In the realm of food, expectations can be honed with experience, but they remain elusive. Gaps between expectation and reality can be thrilling to close. Exploring these gaps are one reason I’m drawn to trying new foods, new drinks, new places.
Expectations set, shift, and can even shatter.
At The Wandering Donkey, a polished, casual brick-and-mortar transposed from a food truck, the menu is deeper than expected. There’s campechano tacos, lamb birria, Sonoran hotdogs, butter-poached lobster, and other specialities served up in a North Scottsdale strip mall.
Expectation shifts as I viewed this menu? Up.
Happily, I ordered a draft beer. It came out with a basket of chips. Each crunched with a tidal wave of salt. Expectations? Down.
But there was also this quesadilla. When I first saw it coming to my table, I thought it was a pizza. It was that big, covering a whole large plate. In reality, it was a wheel-sized quesadilla tightly zagged with crema, topped with sliced avocado at center, riddled with grill pocks, sliced into four pieces, and oozing cheese.

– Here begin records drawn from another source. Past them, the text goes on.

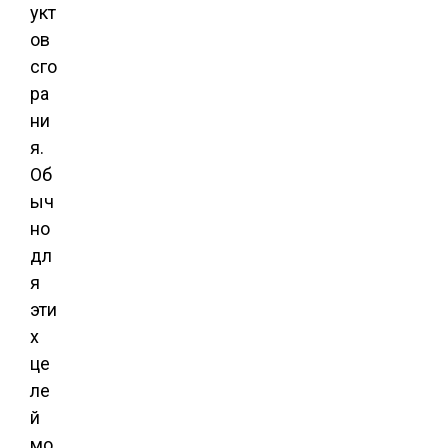
укт
ов
сго
ра
ни
я.
Об
ыч
но
дл
я
эти
х
це
ле
й
мо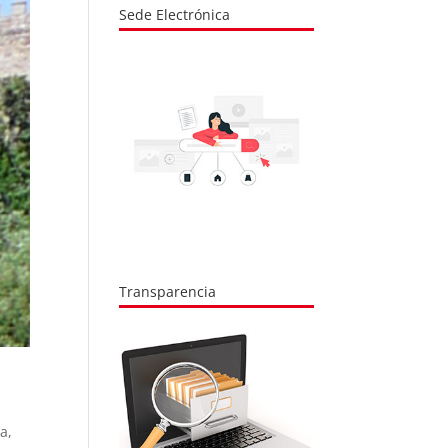
Sede Electrónica
Transparencia
ca,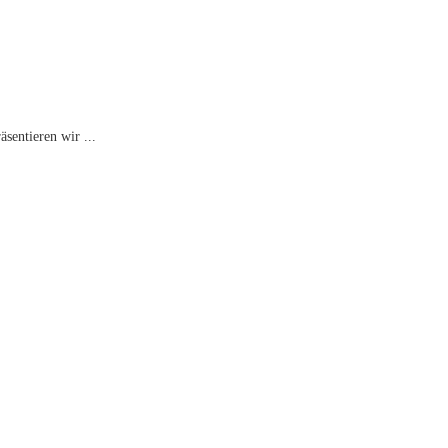
sentieren wir ...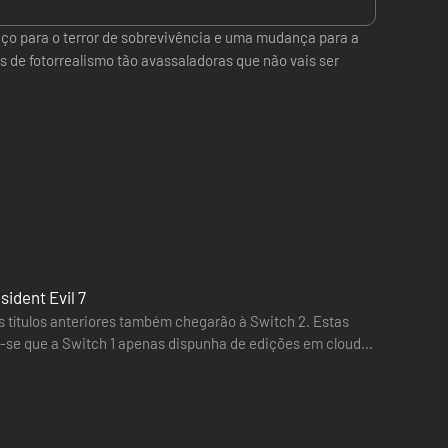
ço para o terror de sobrevivência e uma mudança para a
s de fotorrealismo tão avassaladoras que não vais ser
ident Evil 7
is títulos anteriores também chegarão à Switch 2. Estas
e-se que a Switch 1 apenas dispunha de edições em cloud.
…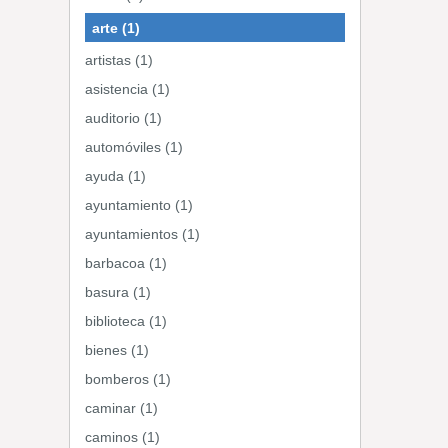
arte (1)
artistas (1)
asistencia (1)
auditorio (1)
automóviles (1)
ayuda (1)
ayuntamiento (1)
ayuntamientos (1)
barbacoa (1)
basura (1)
biblioteca (1)
bienes (1)
bomberos (1)
caminar (1)
caminos (1)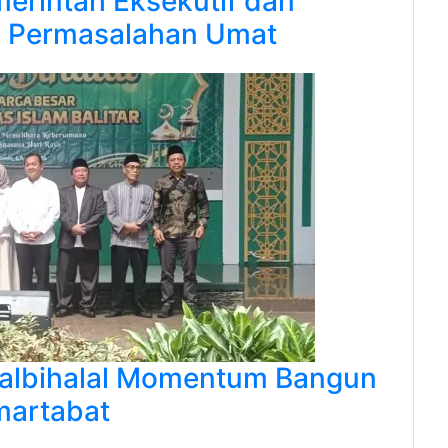
erintah Eksekutif dan
asi Permasalahan Umat
alalbihalal Momentum Bangun
martabat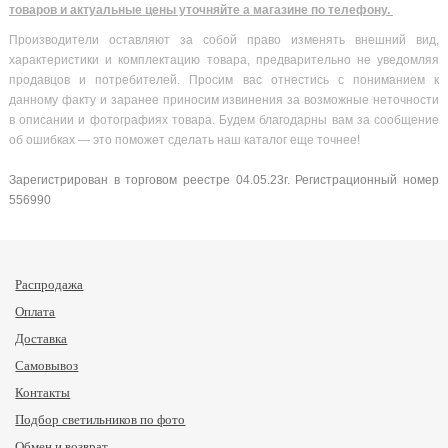
товаров и актуальные цены уточняйте а магазине по телефону.
Производители оставляют за собой право изменять внешний вид,
характеристики и комплектацию товара, предварительно не уведомляя
продавцов и потребителей. Просим вас отнестись с пониманием к
данному факту и заранее приносим извинения за возможные неточности
в описании и фотографиях товара. Будем благодарны вам за сообщение
об ошибках — это поможет сделать наш каталог еще точнее!
Зарегистрирован в торговом реестре 04.05.23г. Регистрационный номер
556990
Распродажа
Оплата
Доставка
Самовывоз
Контакты
Подбор светильников по фото
Обмен и возврат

In my hands (yes two of them), the warm flour tortilla flopped. The queso Oaxaca did its molten, ultra-slow-mo leak, all milky tang and gooey thickness. Inside the outsize flour tortilla were shreds of pork butt stewed in a Sinaloan style with three kinds of chiles.
This quesadilla was good. Very good. The chile-thick sauce was suffused with rendered animal fat and had nice depth, the pepper notes long and the heat muted, showcasing the muscle and beauty of the chile from a restrained, less-common vantage point. The pork? Completely fall-apart. The flour tortilla was crisp from its toasting, fragrant, and a bit wafery, contrasting dramatically with the tender pork. And the queso Oaxaca functioned as only melted cheese can — but also kept the pork in place as I tore through.
Later, I called the restaurant to learn what I could. I expected that a grandmother had passed down the recipe, that someone had perhaps learned through years of practice, that maybe the chef (Ben Tasa, I would learn) proudly played this ace laboriously added to his deck during a long stay in Sinaloa.
I felt confident here. I even told my wife, who shared the overall so-so meal with me, what I was expecting. Again, I was dead wrong. One of the owners, Lance Smith, simply found the recipe on the internet.
The Wandering Donkey
10121 E. Bell Road Suit 150, Scottsdale
Monday to Tuesday 11 a.m. to 10 p.m.; Wednesday to Thursday 11 a.m. to 11 p.m.; Friday and Saturday 11 a.m. to 11:30 p.m.; Sunday 10 a.m. to 8 p.m.